(TASK ITEM) Once the line containing "right hip: (154, 240)" is found in the entries below, restate it and each following line word for word, stopping after the line containing "right elbow: (8, 253)".

(EXERCISE INPUT)

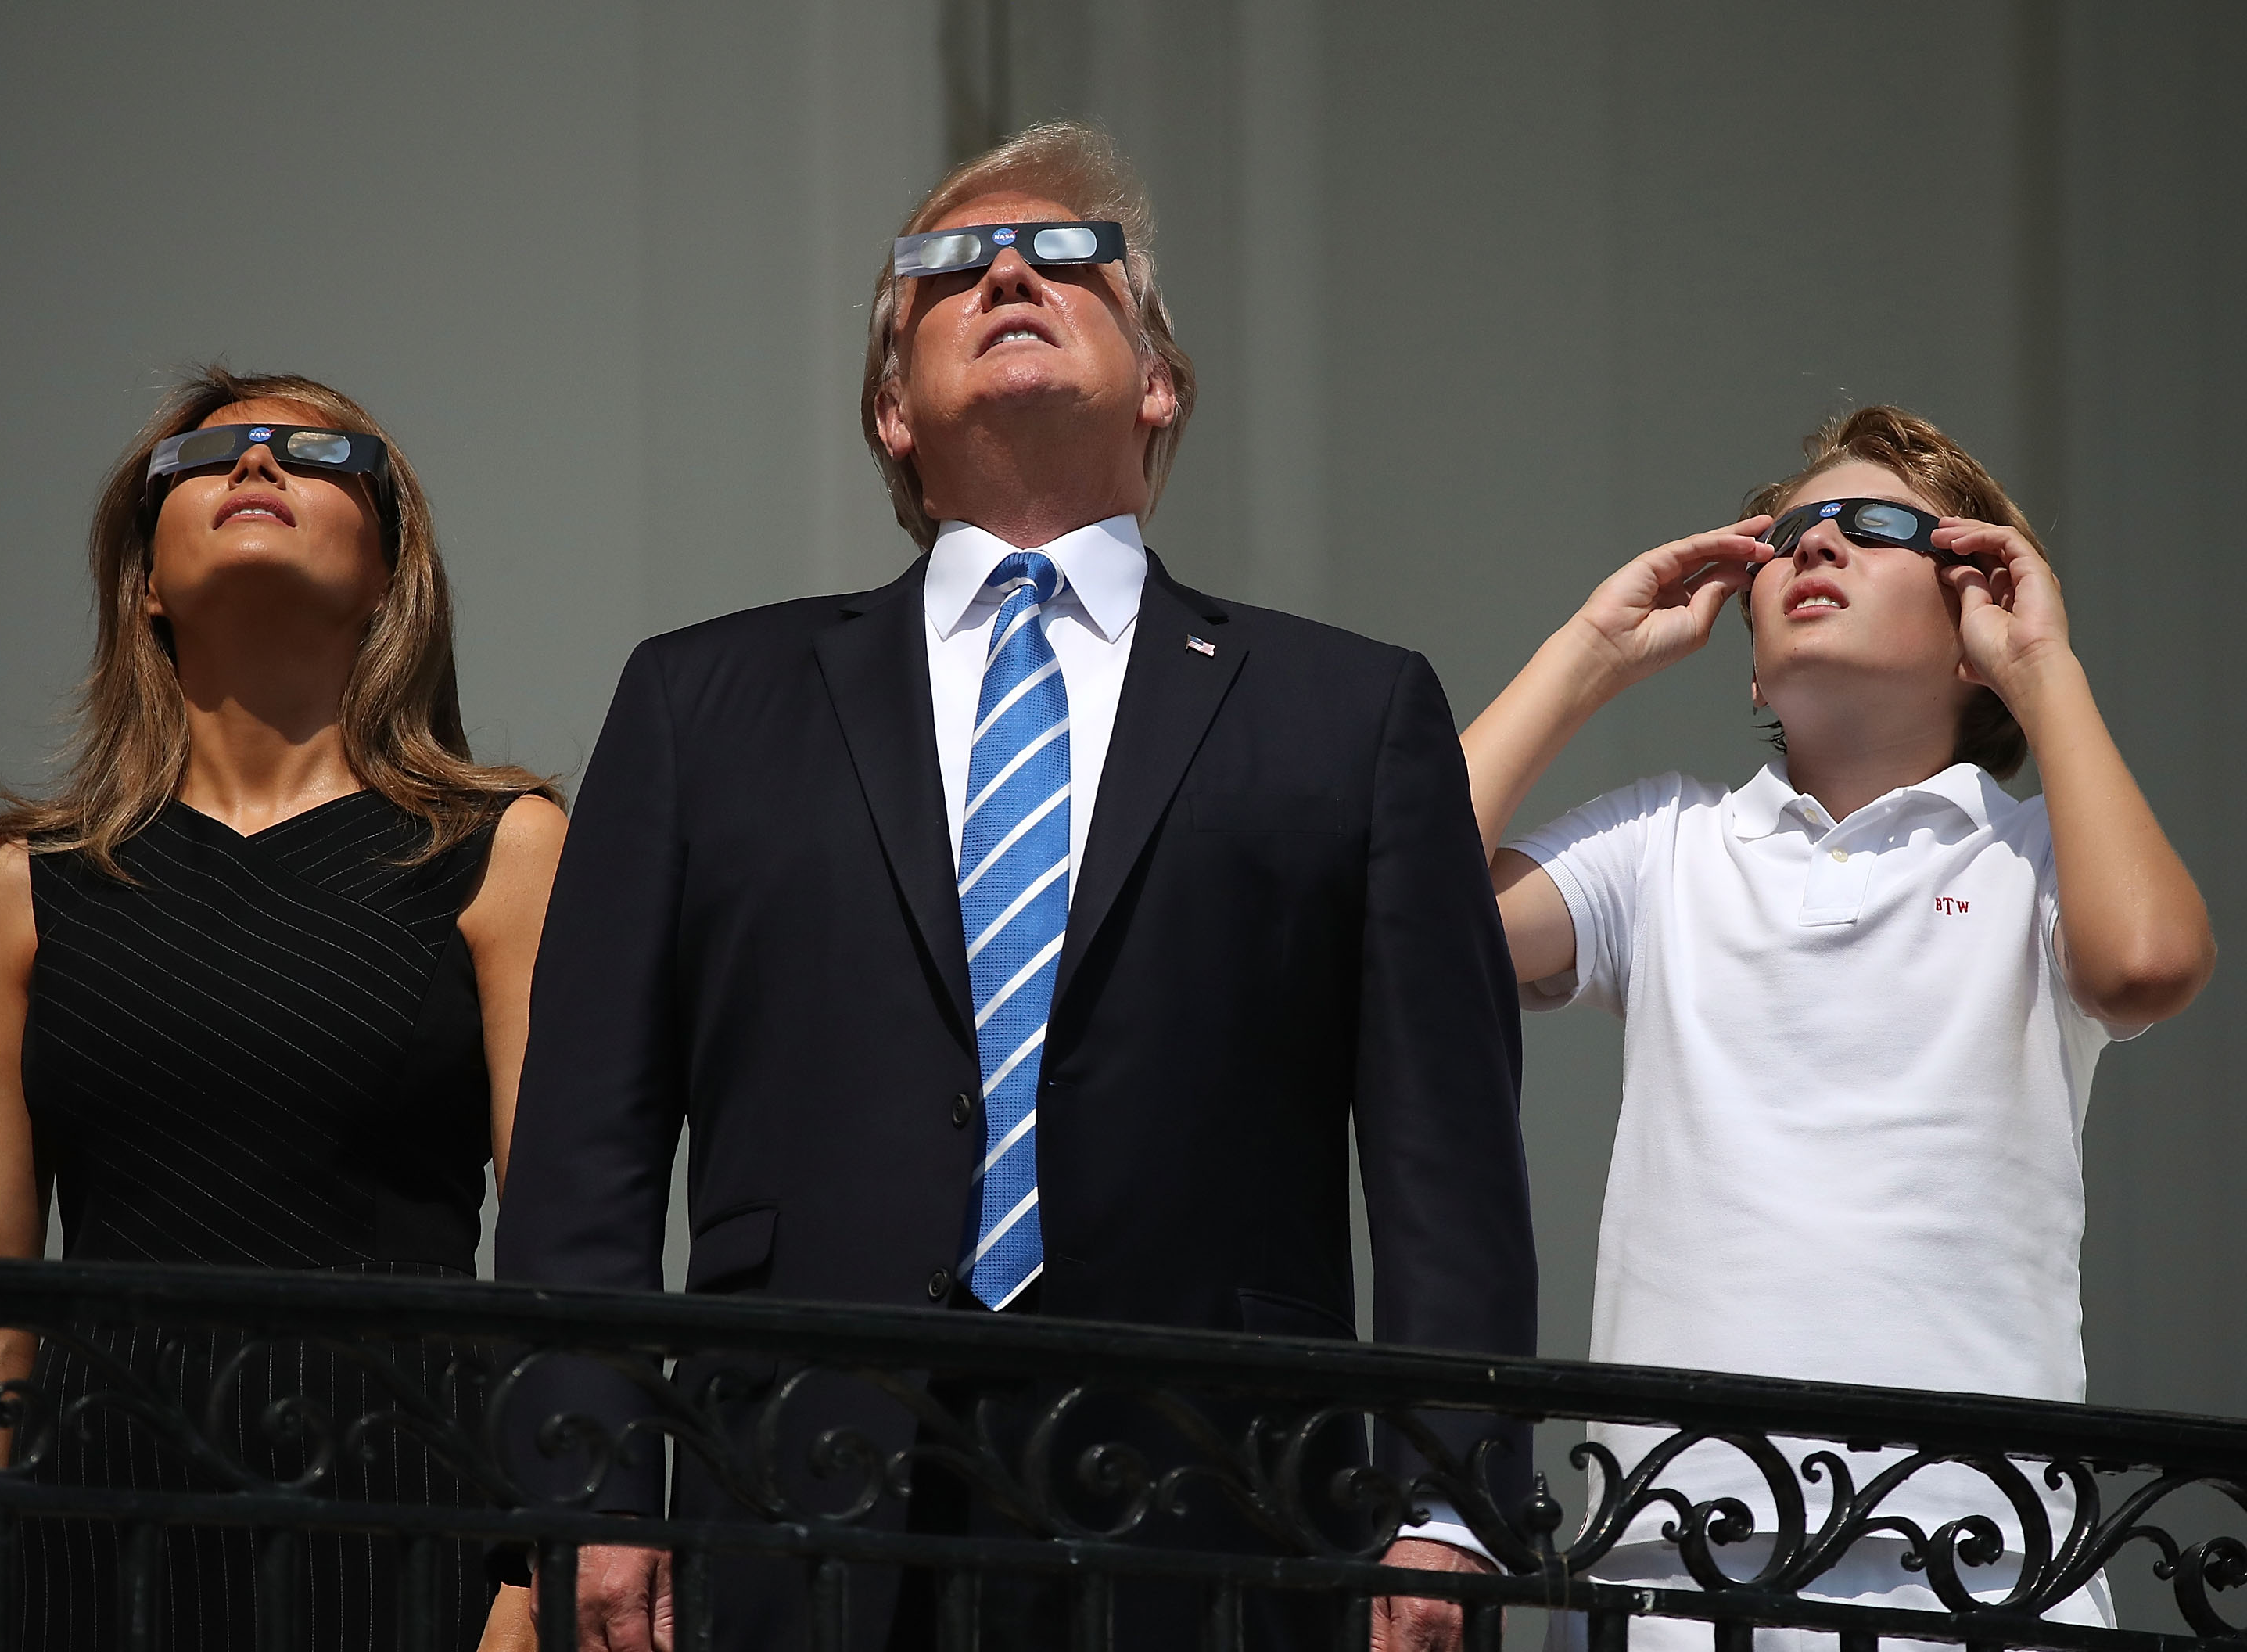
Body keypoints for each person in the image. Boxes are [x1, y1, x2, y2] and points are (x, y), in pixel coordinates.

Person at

* * *

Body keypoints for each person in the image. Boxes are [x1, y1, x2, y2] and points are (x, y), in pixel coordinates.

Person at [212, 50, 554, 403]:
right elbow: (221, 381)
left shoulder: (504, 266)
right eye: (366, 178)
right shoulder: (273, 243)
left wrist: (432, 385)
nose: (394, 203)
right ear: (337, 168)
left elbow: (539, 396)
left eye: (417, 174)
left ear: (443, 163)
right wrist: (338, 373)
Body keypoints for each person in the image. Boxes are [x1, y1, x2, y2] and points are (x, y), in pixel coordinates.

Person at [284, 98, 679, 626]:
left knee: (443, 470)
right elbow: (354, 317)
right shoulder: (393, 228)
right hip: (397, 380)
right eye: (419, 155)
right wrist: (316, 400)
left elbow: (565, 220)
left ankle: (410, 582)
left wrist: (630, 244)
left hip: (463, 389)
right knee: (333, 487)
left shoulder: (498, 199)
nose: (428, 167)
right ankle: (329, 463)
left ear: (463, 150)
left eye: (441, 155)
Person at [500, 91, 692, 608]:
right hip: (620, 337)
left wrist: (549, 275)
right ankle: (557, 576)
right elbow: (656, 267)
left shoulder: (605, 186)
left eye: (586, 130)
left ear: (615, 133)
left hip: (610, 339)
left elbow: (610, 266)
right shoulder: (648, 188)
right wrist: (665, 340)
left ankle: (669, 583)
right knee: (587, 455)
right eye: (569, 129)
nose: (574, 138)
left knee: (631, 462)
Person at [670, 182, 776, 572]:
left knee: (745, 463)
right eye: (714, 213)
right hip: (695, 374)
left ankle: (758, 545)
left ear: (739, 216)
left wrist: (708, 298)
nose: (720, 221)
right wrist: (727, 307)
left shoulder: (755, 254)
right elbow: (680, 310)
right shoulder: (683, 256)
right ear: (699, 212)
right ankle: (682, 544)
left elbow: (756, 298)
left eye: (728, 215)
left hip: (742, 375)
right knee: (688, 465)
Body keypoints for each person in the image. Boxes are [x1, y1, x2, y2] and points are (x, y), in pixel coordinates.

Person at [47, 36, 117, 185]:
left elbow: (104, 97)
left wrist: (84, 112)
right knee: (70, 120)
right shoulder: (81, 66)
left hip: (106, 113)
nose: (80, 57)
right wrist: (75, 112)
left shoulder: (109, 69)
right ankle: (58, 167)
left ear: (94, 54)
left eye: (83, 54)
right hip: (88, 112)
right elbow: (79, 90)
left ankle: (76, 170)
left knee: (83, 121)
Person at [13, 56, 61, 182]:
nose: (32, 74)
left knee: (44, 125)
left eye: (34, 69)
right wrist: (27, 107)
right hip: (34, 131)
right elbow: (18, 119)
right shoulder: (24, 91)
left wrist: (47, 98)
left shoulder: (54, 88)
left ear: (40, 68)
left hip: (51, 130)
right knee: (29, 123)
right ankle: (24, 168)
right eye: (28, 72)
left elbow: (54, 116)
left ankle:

==

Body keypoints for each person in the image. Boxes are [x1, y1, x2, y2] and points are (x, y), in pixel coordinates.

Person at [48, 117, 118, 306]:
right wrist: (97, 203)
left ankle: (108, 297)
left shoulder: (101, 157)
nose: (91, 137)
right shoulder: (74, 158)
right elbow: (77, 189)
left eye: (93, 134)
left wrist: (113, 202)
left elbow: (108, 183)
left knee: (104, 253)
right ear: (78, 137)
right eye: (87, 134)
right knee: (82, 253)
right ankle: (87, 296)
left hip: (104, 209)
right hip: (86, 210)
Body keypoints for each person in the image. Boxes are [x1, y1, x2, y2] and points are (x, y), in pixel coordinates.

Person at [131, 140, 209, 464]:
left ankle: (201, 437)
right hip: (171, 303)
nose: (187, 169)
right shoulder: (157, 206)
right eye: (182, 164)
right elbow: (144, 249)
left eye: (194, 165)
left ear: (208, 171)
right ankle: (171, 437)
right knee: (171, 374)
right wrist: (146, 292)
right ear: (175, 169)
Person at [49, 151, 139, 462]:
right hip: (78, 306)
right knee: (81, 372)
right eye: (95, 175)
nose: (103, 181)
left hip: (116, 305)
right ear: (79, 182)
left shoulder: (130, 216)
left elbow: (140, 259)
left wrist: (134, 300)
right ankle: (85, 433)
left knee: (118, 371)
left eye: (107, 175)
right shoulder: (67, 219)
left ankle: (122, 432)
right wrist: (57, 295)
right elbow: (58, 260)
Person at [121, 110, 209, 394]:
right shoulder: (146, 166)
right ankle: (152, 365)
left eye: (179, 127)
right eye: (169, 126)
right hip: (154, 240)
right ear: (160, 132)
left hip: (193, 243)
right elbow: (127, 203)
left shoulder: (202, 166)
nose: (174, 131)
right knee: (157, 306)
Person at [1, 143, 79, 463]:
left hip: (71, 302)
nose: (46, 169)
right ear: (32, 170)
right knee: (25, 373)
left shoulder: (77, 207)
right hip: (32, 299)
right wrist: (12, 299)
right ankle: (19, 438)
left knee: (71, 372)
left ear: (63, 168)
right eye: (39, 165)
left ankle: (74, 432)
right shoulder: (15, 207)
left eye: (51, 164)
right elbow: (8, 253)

(RESPONSE)
right hip: (154, 240)
right ear: (160, 132)
left hip: (193, 243)
right elbow: (127, 203)
left shoulder: (202, 166)
nose: (174, 131)
right knee: (157, 306)
Person at [1, 143, 79, 463]:
left hip: (71, 302)
nose: (46, 169)
right ear: (32, 170)
right knee: (25, 373)
left shoulder: (77, 207)
right hip: (32, 299)
right wrist: (12, 299)
right ankle: (19, 438)
left knee: (71, 372)
left ear: (63, 168)
right eye: (39, 165)
left ankle: (74, 432)
right shoulder: (15, 207)
left eye: (51, 164)
right elbow: (8, 253)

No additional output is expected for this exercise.